Directions for this task:
Rewrite all the records below as a numbered list, leaving out every blank line.

Collected data:
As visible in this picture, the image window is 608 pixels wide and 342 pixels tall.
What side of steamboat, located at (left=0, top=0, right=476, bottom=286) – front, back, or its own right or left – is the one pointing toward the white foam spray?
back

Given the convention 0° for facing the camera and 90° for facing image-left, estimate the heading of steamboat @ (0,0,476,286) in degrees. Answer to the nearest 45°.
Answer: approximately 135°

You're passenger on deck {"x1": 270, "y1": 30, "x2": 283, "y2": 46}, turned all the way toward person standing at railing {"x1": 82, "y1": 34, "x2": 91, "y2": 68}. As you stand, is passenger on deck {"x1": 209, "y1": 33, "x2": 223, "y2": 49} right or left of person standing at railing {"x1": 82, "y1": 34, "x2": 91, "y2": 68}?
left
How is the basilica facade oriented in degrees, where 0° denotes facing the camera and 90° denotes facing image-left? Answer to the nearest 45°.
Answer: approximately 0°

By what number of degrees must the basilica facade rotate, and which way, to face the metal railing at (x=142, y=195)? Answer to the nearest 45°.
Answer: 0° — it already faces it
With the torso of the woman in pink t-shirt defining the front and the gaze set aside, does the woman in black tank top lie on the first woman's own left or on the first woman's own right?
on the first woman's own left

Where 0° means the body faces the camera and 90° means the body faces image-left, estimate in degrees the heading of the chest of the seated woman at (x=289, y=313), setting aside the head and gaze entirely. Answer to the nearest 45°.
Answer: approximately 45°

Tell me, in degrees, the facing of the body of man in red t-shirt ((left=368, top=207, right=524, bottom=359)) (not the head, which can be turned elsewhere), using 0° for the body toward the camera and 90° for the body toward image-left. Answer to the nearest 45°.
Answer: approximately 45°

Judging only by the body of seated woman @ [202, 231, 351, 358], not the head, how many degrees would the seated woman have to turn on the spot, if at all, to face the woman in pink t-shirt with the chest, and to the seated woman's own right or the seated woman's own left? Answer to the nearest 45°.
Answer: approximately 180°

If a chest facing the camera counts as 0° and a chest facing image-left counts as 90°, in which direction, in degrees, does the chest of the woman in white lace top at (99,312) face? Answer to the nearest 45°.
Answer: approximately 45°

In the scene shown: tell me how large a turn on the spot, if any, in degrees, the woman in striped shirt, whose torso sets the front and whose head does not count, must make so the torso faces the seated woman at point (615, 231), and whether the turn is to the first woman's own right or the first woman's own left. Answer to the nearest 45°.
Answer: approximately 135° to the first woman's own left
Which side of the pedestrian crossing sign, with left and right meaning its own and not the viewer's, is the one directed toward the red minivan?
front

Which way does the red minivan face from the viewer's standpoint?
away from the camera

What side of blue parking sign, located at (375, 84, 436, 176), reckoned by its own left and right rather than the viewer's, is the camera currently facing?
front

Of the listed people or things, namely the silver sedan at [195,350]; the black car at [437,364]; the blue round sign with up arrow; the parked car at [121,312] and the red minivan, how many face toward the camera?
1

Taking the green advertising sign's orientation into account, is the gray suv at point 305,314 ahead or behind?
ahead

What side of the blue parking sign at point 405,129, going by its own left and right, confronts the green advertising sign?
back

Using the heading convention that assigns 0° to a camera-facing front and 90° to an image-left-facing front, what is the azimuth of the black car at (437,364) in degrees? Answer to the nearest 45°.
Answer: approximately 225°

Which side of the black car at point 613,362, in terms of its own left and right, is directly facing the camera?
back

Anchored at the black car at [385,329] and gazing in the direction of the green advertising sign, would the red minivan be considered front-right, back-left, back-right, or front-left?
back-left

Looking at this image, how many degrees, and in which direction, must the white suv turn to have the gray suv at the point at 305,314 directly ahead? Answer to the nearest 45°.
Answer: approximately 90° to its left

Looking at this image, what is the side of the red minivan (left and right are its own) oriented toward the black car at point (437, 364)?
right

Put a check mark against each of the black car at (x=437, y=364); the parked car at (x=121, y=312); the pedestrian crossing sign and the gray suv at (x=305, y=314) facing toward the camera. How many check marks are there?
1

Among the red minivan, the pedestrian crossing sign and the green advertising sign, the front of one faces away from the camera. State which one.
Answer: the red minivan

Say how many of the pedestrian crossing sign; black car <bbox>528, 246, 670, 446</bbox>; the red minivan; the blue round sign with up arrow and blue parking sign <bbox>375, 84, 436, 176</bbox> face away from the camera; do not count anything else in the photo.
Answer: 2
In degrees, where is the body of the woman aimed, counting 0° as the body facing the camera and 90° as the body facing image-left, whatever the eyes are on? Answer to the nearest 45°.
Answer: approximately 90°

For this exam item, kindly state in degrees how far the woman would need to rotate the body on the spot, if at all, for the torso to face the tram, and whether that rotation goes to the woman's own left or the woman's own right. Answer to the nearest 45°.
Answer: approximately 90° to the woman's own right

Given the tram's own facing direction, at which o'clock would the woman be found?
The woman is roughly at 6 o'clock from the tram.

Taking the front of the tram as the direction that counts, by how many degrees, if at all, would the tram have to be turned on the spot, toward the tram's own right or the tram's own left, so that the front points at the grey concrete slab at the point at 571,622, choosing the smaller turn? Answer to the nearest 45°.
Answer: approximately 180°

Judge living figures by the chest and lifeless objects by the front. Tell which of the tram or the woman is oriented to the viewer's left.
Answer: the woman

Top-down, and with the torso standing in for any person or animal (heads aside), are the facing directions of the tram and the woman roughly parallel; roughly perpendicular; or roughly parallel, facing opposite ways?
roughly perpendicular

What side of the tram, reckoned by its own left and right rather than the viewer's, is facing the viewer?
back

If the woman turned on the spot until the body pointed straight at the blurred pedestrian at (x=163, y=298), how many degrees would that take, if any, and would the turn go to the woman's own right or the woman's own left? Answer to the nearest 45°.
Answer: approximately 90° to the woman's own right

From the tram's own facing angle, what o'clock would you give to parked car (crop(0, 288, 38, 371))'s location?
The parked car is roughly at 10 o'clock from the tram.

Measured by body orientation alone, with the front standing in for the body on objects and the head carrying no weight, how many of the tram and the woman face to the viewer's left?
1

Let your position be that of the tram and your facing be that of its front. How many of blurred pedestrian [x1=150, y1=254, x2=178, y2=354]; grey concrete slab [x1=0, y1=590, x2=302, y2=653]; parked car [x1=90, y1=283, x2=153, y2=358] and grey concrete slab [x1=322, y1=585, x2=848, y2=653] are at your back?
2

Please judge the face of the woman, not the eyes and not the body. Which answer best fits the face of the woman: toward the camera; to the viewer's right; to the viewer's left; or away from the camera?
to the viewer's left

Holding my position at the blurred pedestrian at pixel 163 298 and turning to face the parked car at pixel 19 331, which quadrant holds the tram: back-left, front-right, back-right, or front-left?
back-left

Task answer:
1. As visible in this picture, the image window is 608 pixels wide and 342 pixels tall.
2. What side of steamboat, located at (left=0, top=0, right=476, bottom=286) – front, back, or its own right or left – is the one pointing toward the white foam spray?
3. back
4. Given the convention 0° for facing the camera and 90° for facing image-left, estimate the heading of steamboat @ (0,0,476,286) in degrees. Answer to the nearest 45°.
5. Answer: approximately 135°
6. You're passenger on deck {"x1": 270, "y1": 30, "x2": 283, "y2": 46}, turned all the way toward person standing at railing {"x1": 82, "y1": 34, "x2": 91, "y2": 68}. As you stand, is passenger on deck {"x1": 209, "y1": 33, "x2": 223, "y2": 49} right or left of person standing at railing {"x1": 82, "y1": 34, "x2": 91, "y2": 68}?
7. left
8. How is the basilica facade oriented in degrees, where 0° denotes facing the camera and 90° denotes facing image-left? Answer to the nearest 45°.
9. Answer: approximately 0°
10. By what number of degrees must the basilica facade rotate, and which way, to face the metal railing at (x=142, y=195)? Answer to the nearest 45°.
11. Answer: 0° — it already faces it
12. With the torso of the woman in pink t-shirt defining the front and the gaze set aside, does the woman in black tank top lie on the first woman's own left or on the first woman's own right?
13. on the first woman's own left
14. Where 0° means the body faces the camera and 90° means the body faces image-left, estimate in degrees the heading of the chest of the seated woman at (x=289, y=313), setting aside the head and gaze entirely. Answer to the nearest 45°.
15. Answer: approximately 45°
16. Tell me, in degrees, the facing of the body of man in red t-shirt ((left=368, top=207, right=524, bottom=359)) (not the head, which can be turned elsewhere), using 0° for the body toward the camera and 90° for the body toward image-left. Answer to the nearest 45°.
17. Answer: approximately 45°
18. Judging only by the body of seated woman @ [202, 231, 351, 358], not the head, how many degrees would the seated woman have to turn on the spot, if at all, to face the woman in pink t-shirt with the chest, and to the seated woman's own right or the seated woman's own left? Answer to the nearest 45°.
19. Answer: approximately 180°
20. If a chest facing the camera counts as 0° and a chest facing image-left counts as 90°, in which direction, in degrees, does the chest of the woman in white lace top at (99,312) face? Answer to the nearest 45°.
21. Answer: approximately 45°
22. In the scene shown: tell me how large a turn on the spot, if any, in degrees, the woman in striped shirt, whose torso sets the front and whose head does not count, must make so the torso faces the seated woman at point (615, 231), and whether the turn is to the first woman's own right or the first woman's own left. Answer to the nearest 45°.
23. Answer: approximately 135° to the first woman's own left
24. Which side of the pedestrian crossing sign, with left and right meaning its own and not the viewer's, is the one directed toward the red minivan?
25. front
26. Which way does the red minivan face from the viewer's standpoint?
27. away from the camera
28. What side of blue parking sign, located at (375, 84, 436, 176), reckoned by its own left and right rather than the viewer's, is the camera currently facing?
29. front
30. Of the listed people or things, namely the silver sedan at [195,350]; the black car at [437,364]; the blue round sign with up arrow; the parked car at [121,312] and the red minivan, how many face toward the camera?
31. 1
32. Taking the green advertising sign's orientation into account, is the gray suv at point 305,314 ahead or behind?
33. ahead
34. What side of the blue parking sign at point 405,129, going by its own left and right, confronts the green advertising sign?
35. back
36. Using the heading convention that assigns 0° to a camera-facing front and 90° to an image-left-facing front, what is the azimuth of the black car at (437,364) in degrees? Answer to the nearest 45°.
37. Answer: approximately 225°
38. Which side of the black car at point 613,362, in terms of its own left and right, is directly facing the camera?
39. back
40. Anchored at the black car at [385,329] and gazing in the direction of the green advertising sign, would the red minivan be considered front-right, back-left, back-right, or front-left?
41. back-left
42. Looking at this image, how many degrees, and in which direction, must the white suv turn to have the gray suv at the point at 305,314 directly ahead? Answer to the nearest 45°.
43. Answer: approximately 90° to its left
44. Looking at this image, what is the side of the red minivan (left and right are its own) oriented toward the black car at point (437, 364)?
45. right
46. Put a check mark against each of the black car at (x=437, y=364); the parked car at (x=121, y=312); the pedestrian crossing sign and the gray suv at (x=305, y=314) facing toward the camera. How many check marks are there?
47. 1
48. Among the red minivan, the pedestrian crossing sign and the green advertising sign, the front of one faces away from the camera. State which one.
49. Answer: the red minivan
50. Say how many of the pedestrian crossing sign; black car <bbox>528, 246, 670, 446</bbox>; the red minivan; the blue round sign with up arrow and blue parking sign <bbox>375, 84, 436, 176</bbox> face away from the camera; do not count anything else in the photo.
51. Answer: 2
52. In degrees, where is the body of the woman aimed, counting 0° as the body facing the camera and 90° as the body facing image-left, whatever the eyes are on? Answer to the nearest 45°.
53. Answer: approximately 90°
54. For this exam item, kindly state in degrees how far the woman would need to rotate the body on the spot, if at all, for the torso to face the tram, and whether that rotation goes to the woman's own left or the woman's own right. Answer to the nearest 45°.
55. Answer: approximately 90° to the woman's own right
56. Given the tram's own facing direction, at which o'clock would the woman be found?
57. The woman is roughly at 6 o'clock from the tram.
58. Taking the front of the tram as the direction that counts, by how many degrees, if at all, would the tram have to be turned on the spot, toward the tram's own right or the tram's own left, so that the front points at the grey concrete slab at the point at 571,622, choosing the smaller turn? Answer to the nearest 45°.
59. Answer: approximately 180°
60. Judge living figures by the chest and lifeless objects by the front. Tell which of the tram or the woman is oriented to the viewer's left.
61. Answer: the woman
62. Top-down, and with the torso standing in for any person or animal (heads aside), are the facing directions of the tram and the woman roughly parallel; roughly perpendicular; or roughly parallel, facing opposite ways?
63. roughly perpendicular
64. What side of the tram, reckoned by its own left and right rather than the viewer's, is facing the viewer?
65. back
66. If the woman turned on the spot until the body pointed straight at the blurred pedestrian at (x=163, y=298), how many degrees would that take, if any, and would the turn go to the woman's own right or the woman's own left? Answer to the nearest 45°.
67. Answer: approximately 90° to the woman's own right
68. From the tram's own facing angle, what o'clock would you give to parked car (crop(0, 288, 38, 371))'s location?
69. The parked car is roughly at 10 o'clock from the tram.
70. Measured by body orientation alone, with the front standing in for the body on objects and the head carrying no weight, how many of the tram and the woman face to the viewer's left?
71. 1
72. Let your position be that of the tram and your facing be that of its front. How many of blurred pedestrian [x1=150, y1=254, x2=178, y2=354]; grey concrete slab [x1=0, y1=590, x2=302, y2=653]; parked car [x1=90, y1=283, x2=153, y2=358] and grey concrete slab [x1=322, y1=585, x2=848, y2=653] are at your back?
73. 2
74. Please judge the face of the woman, not the eyes and not the body. Which answer best fits the face of the woman: toward the camera; to the viewer's right; to the viewer's left; or away from the camera?
75. to the viewer's left
76. Holding my position at the blurred pedestrian at pixel 163 298 and turning to face the parked car at pixel 19 331, which quadrant holds the tram: back-left, front-right, back-right, or front-left?
77. back-left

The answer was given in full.